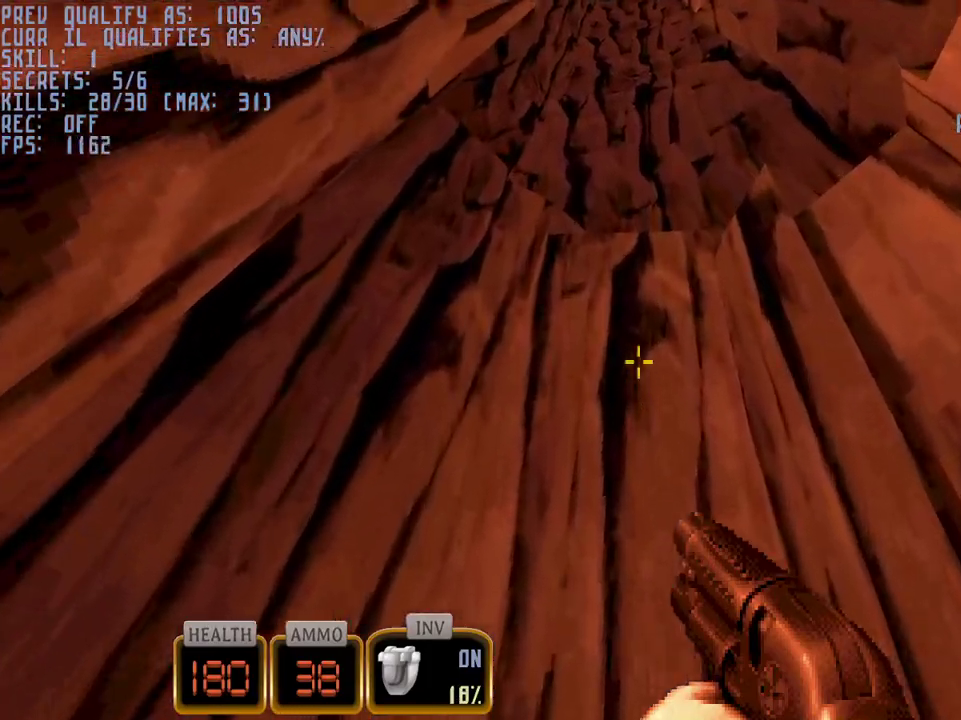
{"keys": ["space", "w"], "mouse": [], "events": [[300, "w", "down"]]}
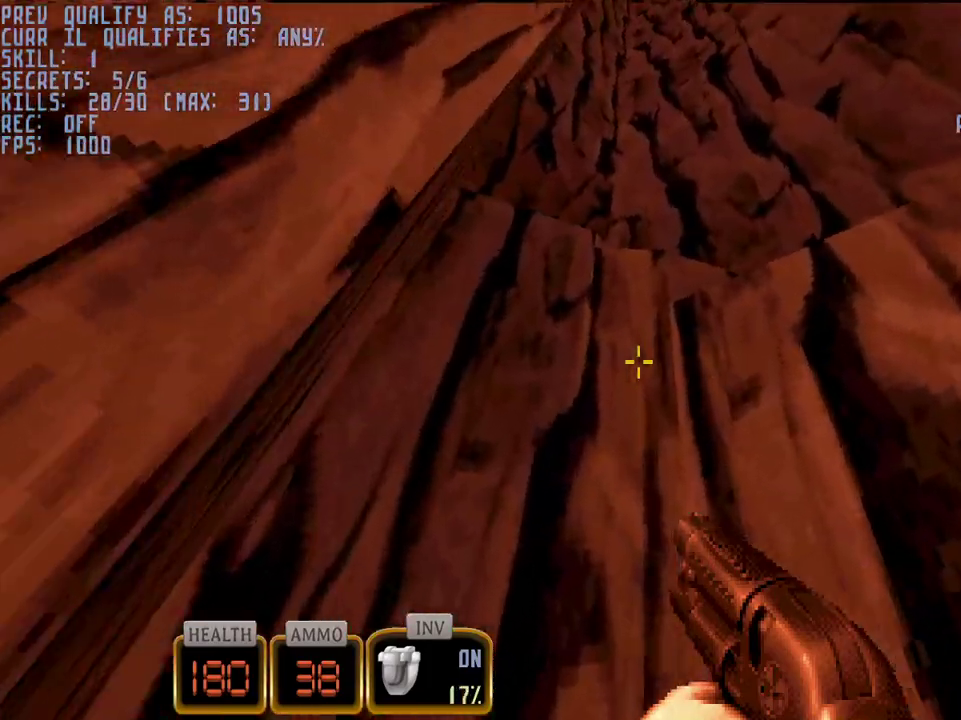
{"keys": ["space"], "mouse": [], "events": [[217, "w", "up"]]}
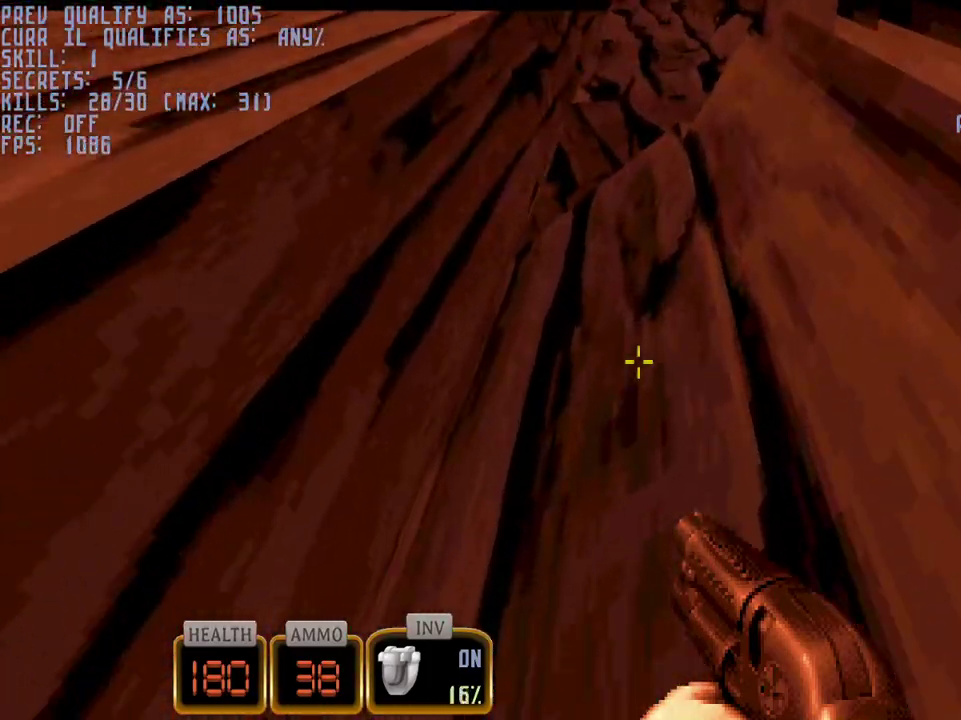
{"keys": ["space", "w"], "mouse": [], "events": [[467, "w", "down"]]}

════

=== Task ===
Leaving the pictures out, write out all the material above exactly.

=== Task solution ===
{"keys": ["space", "w"], "mouse": [], "events": [[300, "w", "down"]]}
{"keys": ["space"], "mouse": [], "events": [[217, "w", "up"]]}
{"keys": ["space", "w"], "mouse": [], "events": [[467, "w", "down"]]}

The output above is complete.